Triple Point Energy invests in portfolio of Battery Energy Storage System assets

LONDON, UK: The Board of Directors of Triple Point Energy Efficiency Infrastructure Company announced that the Group, via TEEC Holdings Ltd, has signed contracts to provide a debt facility to a subsidiary of Virmati Energy Ltd, for the purposes of building a portfolio of four geographically diverse Battery Energy Storage System (BESS) assets in the UK.

The total Facility amounts to £45.6 million and carries a fixed interest rate which will support TEEC to meet its dividend target.

The Portfolio has a total capacity of 110MW. The first BESS asset, which is a one hour duration battery, is expected to become operational in June 2022. It is located in the North of England and has a total capacity of 20MW. The other three BESS assets are located in Scotland (two hour duration battery; total capacity 50MW), Wales (two hour duration battery; total capacity 20MW), and the South East of England (one hour duration battery; total capacity 20MW). These are expected to become operational in 2023.

Key terms of the Facility include:

·      funding will only occur once the projects are each sufficiently de-risked against construction and operational risks.
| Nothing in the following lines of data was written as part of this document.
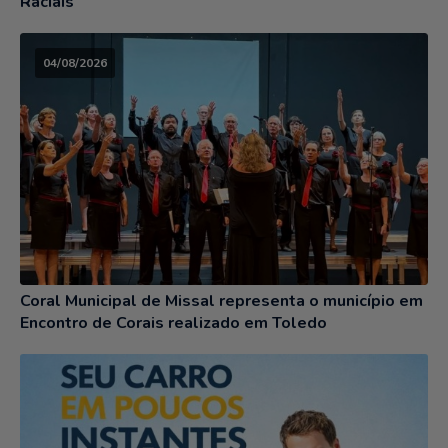
Raciais
04/08/2026
Coral Municipal de Missal representa o município em
Encontro de Corais realizado em Toledo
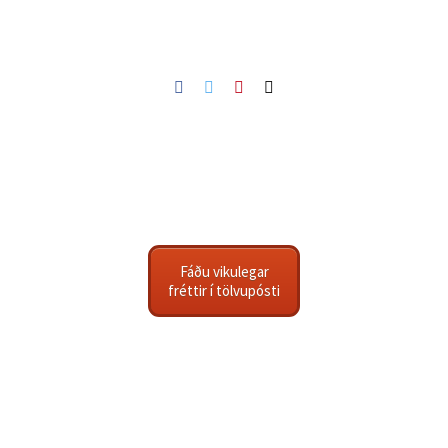
Facebook
Twitter
Pinterest
Netfang
Fáðu vikulegar
fréttir í tölvupósti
It is expected that draw down will take place over the financial year to 31 March 2023;

·      committed amortising term of 18.25 years following an initial 1 year period;

·      increased yield in the event of inflation (consumer price index) exceeding base case expectations, subject to a cap;

·      security including, amongst other rights, charges over the assets of the Borrower;

·      TEEC will receive an arrangement fee, annual monitoring fees, and a non-utilisation fee on undrawn amounts of the Facility; and

·      the Borrower benefits from an ESG margin ratchet which delivers a potential reduction in the rate payable if ambitious avoided carbon targets are met during trading.

The Portfolio forms part of the pipeline of BESS asset investment opportunities identified by the Company in its announcement of 1 February 2022, including over 500MW of further assets to be commissioned by Field.

With the continued roll-out of intermittent renewable energy facilities across the UK’s grid, demand for grid balancing and storage services in the UK is likely to stay high for a significant period of time. Grid-scale battery systems provide one of the most effective and proven solutions to this requirement, storing power when it is produced in excess and then making it available when demand is higher.

As with other infrastructure asset classes, long-term debt capital has an important role to play in the scale up of BESS in the UK.

Field was established in 2020 with a vision to finance, build, operate and monetise the renewable infrastructure needed to reach net zero, starting with battery storage, and has aspirations to be a market leader in sustainable practices in energy storage. Alongside Field, the Group has negotiated robust provisions around responsible sourcing, as well as a strategy for tracking emissions associated with the projects, including scope 3. The Group also has consent rights over recycling strategy at end of cell life to ensure it meets its environmental standards.

This transaction is in line with the Company’s targeted risk/return profile and objective of delivering a portfolio of secure investments that generates a total return for investors comprising sustainable and growing income and capital growth predominantly supported by long-term contracts. It also supports the transition to a low carbon economy in accordance with the UK government’s overall environmental targets.

Commenting on the transaction, John Roberts, the Company’s Chair, said: “Now more than ever, we are seeing the increasingly urgent need for energy efficiency solutions. As the world moves towards greater use of renewable sources of energy, battery storage is essential to improve front of meter energy efficiency, maximising and making use of the intermittent power generated from such renewable sources. Efficient use of such power reduces the reliance on traditional fossil fuel generation, thus reducing energy costs and carbon emissions.”